An offer in compromise is an agreement between a taxpayer and the Internal Revenue Service (IRS) to settle a tax liability for less than the full amount owed. This option is available to taxpayers who cannot pay their tax debt in full or for those who can demonstrate that paying the full amount would result in financial hardship.

To qualify for an offer in compromise, the taxpayer must submit a formal proposal to the IRS that includes detailed financial information, such as income, expenses, and assets. The IRS will review the proposal and may negotiate a settlement amount based on the taxpayer's ability to pay.

It is important to note that not all taxpayers are eligible for an offer in compromise. For example, taxpayers who have not filed all required tax returns, are currently involved in bankruptcy proceedings or are in an open audit or investigation with the IRS may be ineligible.

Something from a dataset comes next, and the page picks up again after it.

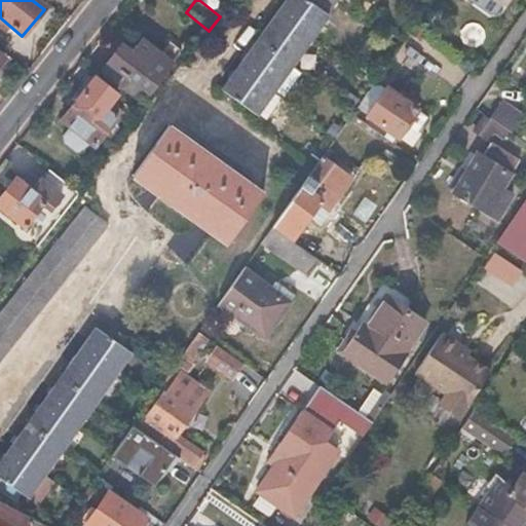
[(302,0),(301,1),(298,0),(289,0),(222,94),(257,119),(258,118),(273,96),(274,95),(293,69),(328,20),(325,17),(337,0),(302,0)]
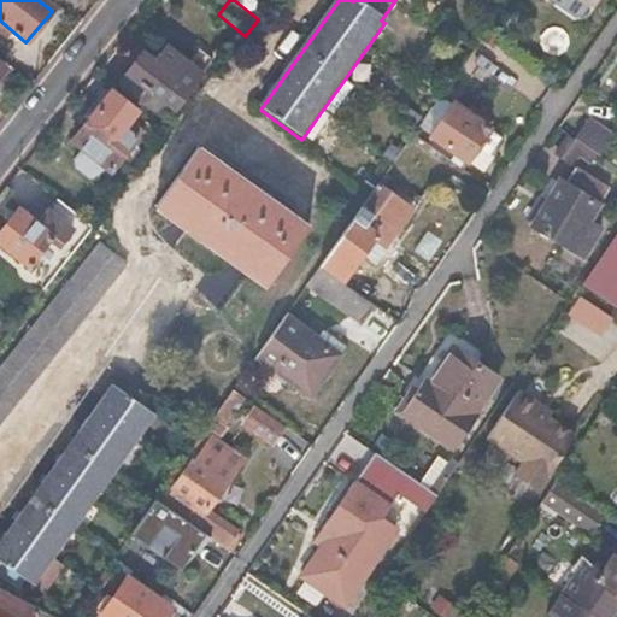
[(154,64),(142,56),(117,87),(171,130),(181,117),(174,111),(212,64),(199,52),(189,65),(168,48),(154,64)]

Additionally, there are potential limitations and exceptions to this option. For example, if the taxpayer has engaged in intentional tax fraud or evasion, the IRS may not accept an offer in compromise.

Further action may be necessary if the IRS rejects the initial offer in compromise proposal. The taxpayer may be able to appeal the decision or enter into a payment plan with the IRS.

It is recommended that taxpayers seek the assistance of a licensed tax professional or attorney when pursuing an offer in compromise with the IRS.